Guidelines for Cultural Summary: Due the Friday before the class where that Culture Area is discussed (ideally, submit as MS-Word or Adobe PDF document by email).
1) First select a Culture Area (and a back-up or two) from the ten we will cover in this course: Subarctic, Northeast, Southeast, Plains, Plateau, Southwest, Great Basin, California, Northwest, Arctic
2) Next, select a specific society in this culture area (probably by reviewing the Handbook of North American Indians, William C. Sturtevant, general editor Note: there are no volumes in this series available for the Southeast... other references will have to be used)
    a) that you find interesting
    b) that gets my prior approval
    c) and that is documented sufficiently to answer the questions listed below.

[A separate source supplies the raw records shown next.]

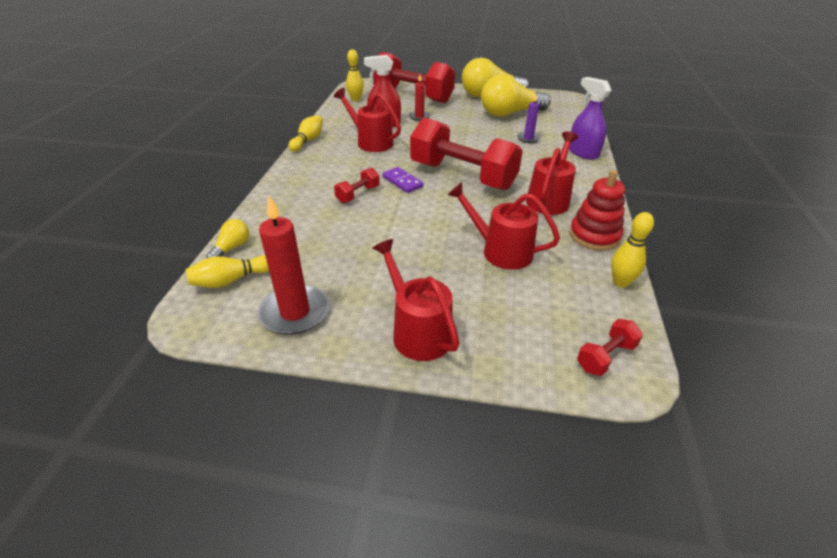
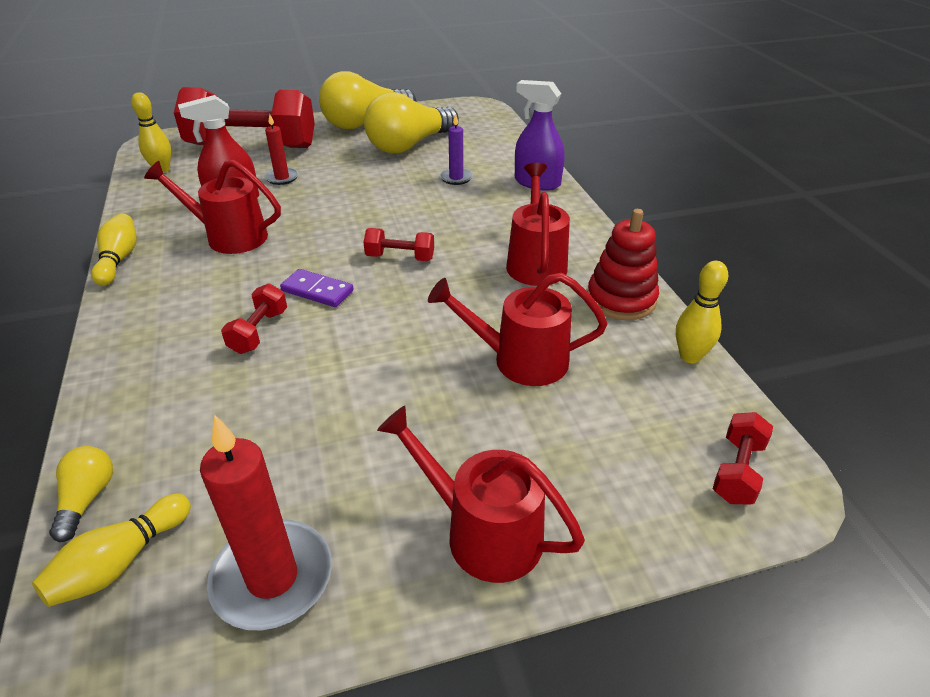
camera: 25 degrees left, 0 degrees up
(462, 176) = (400, 257): red dumbbell -> red dumbbell, size x0.42

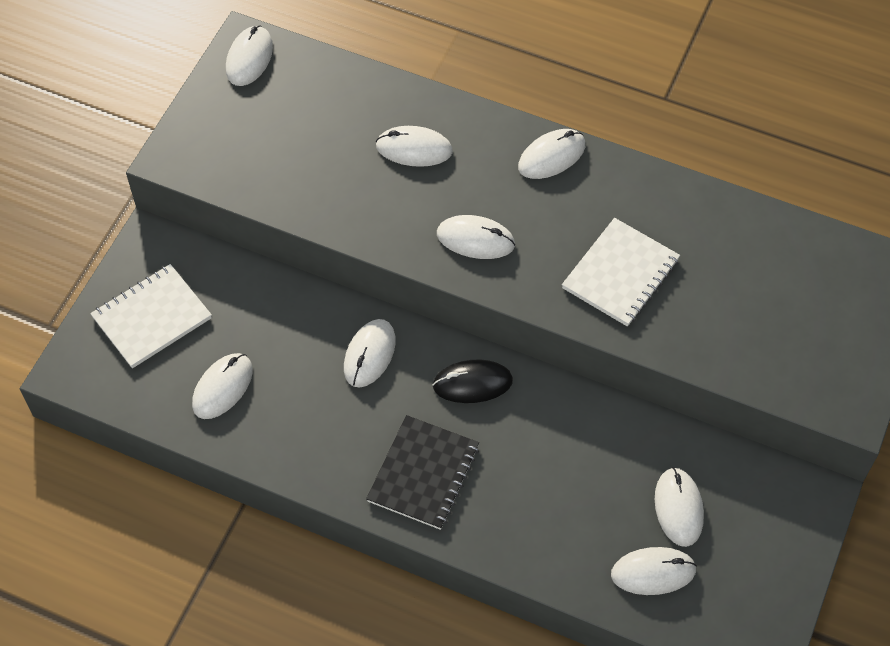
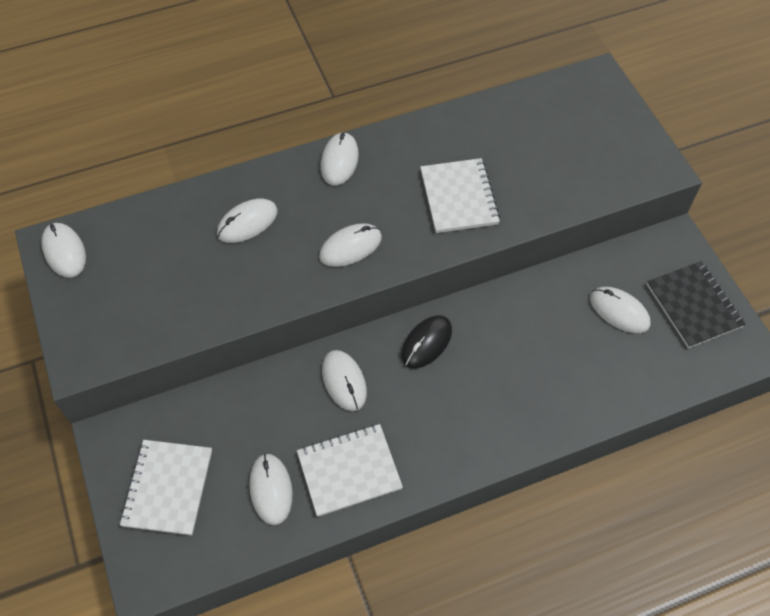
camera: 45 degrees left, 0 degrees up
(295, 428) = (349, 471): none -> white notebook
(423, 474) = (460, 425): black notebook -> black notebook (693, 306)
(653, 572) = (648, 360): white mouse -> none

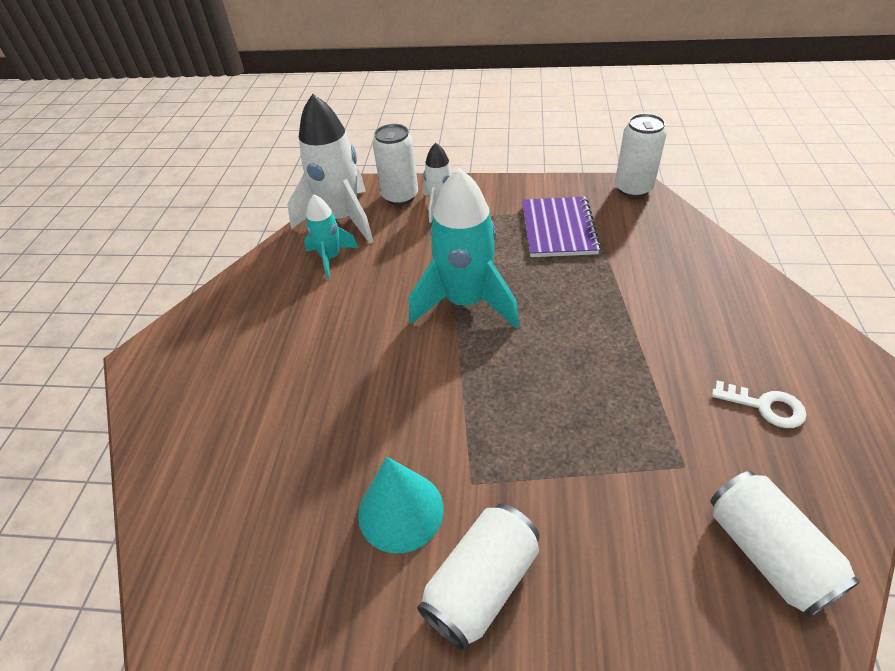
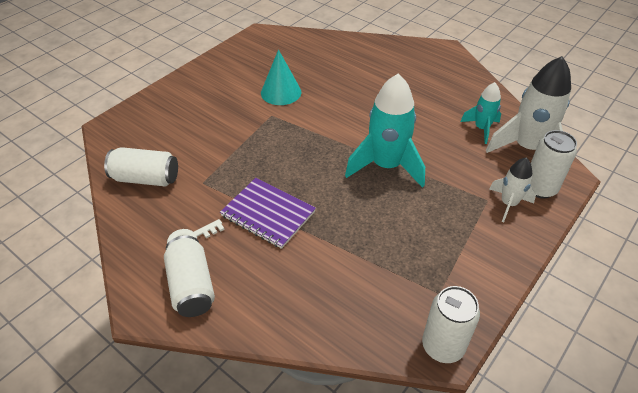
camera: 120 degrees right, 0 degrees up
(482, 584) = (230, 99): white can -> white can (191, 286)
(558, 229) = (424, 254): purple notebook -> purple notebook (268, 214)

Write a 3-6 page summary, suitable for distribution to the class for use as a cultural example on the exams, addressing the following issues:

Cultural Summary:

- Map: Include a map showing the where this group is located, and identifying neighboring groups. /5 pts

- Neighbors: Discuss the interaction between your group and their neighbors. /5 pts

- Environment: Describe the details of the environmental setting, including wild plants and animals, and discuss how it changed throughout the year. /10 pts

- Subsistence: What did people eat during different times of the year and from where did they get it? What techniques did they use to obtain food and process it? /10 pts

- Habitation: How often did the members of this society have to move to a new location? Describe and illustrate their dwellings and how they are conducive to particular aspect of the environment, subsistence techniques, and/or mobility. /10 pts

- Social structure: What is the basic social unit of the society? What were the smallest and largest permanent group sizes and does the group size change on a regular/seasonal basis? What type of leadership does the group use and how were leaders selected? How do tasks and social status vary by gender? /10 pts

- Religion: Describe the most important religious and/or other ceremonies./10 pts

- Material Culture: Discuss and illustrate material aspects of this society, including examples of subsistence technology, clothing/body decorations, status markers/ceremonial items, trade goods, etc.  /10 pts


- European Contact: Effects of contact with Europeans? /5pts

Archaeological Remains: What material remains would you expect to find from them several hundred years after they had lived in the area? (you may have to think about this... it will probably not be mentioned in any of your sources) /5 pts

- References: References, including web sites and the pages of the Handbook of North American Indians you used. At least one reference must be from a print (non-web) source such as the Handbook (besides our textbook). Generally, books provide more details because websites are notoriously sketchy. /5 pts

85 points total

Only those summaries earning an A will be posted for reference use by the class.


- not getting my prior approval for the group being reported.
- not discussing all issues that are asked: If you cannot find an aspect mentioned, check how a neighboring group does things. If there is absolutely no information, please say so.
- not including enough illustrations: the web is a good source for these, but please note the source for each image

-the map should CLEARLY show where the groups was located... feel free to draw on it if necessary.
                -be sure to show ALL neighboring groups… even ones in adjacent culture areas. Again, you may simply need to sketch these in.

- you MUST include a photo/drawing or diagram/plan of a house and/or village... use a similar neighboring group if necessary and/or sketch it yourself..

- similarly, you MUST include some illustrations of some material items from this group. If you use similar items from a neighboring group, mention how they might be different.


- Neighbors: kinds of interaction you might consider are trade, marriage, warfare, sharing, etc. Might be expressed as cultural similarities.

- Environment: you need to convey a feel for the landscapes in which these groups are living. For example, for a group living here in prehistoric Happy Valley, I would describe the setting something like "they farmed maize along moderate-sized streams in the bottom of a valley surrounded by long, linear ridges. The surrounding forests, both in the valley and the ridges, were covered in oak and hickory forests which provided wild resources such as black berries and blue berries in the summer, acorns and hickory nuts in the fall, and wild turkeys, deer, black bear, and beaver at other times of the year. The marshy land around the streams provided waterfowl, cattails, and fish from the spring through autumn."
- Subsistence: how did they process their food? Yeah, so they're eating corn. On the cob? As tortillas? Porridge? Bread? Is the meat dried, smoked, salted, or only eaten fresh? Inquiring minds want to know!

- Habitation: little mention of the mobility of these groups... even most farmers move their villages in most environments to fresher farmland every decade or so.
- Social Structure: what do men and women each do in this society? What special privileges and tasks does each have?

- References: web pages are good for illustrations, but usually not helpful for the details I ask about. You may have to rely more on books from the library to get most of this information. Please note the source of each map and illustration not of your own making. You MUST use at least one book besides the course textbook. I’m not a stickler for citation format.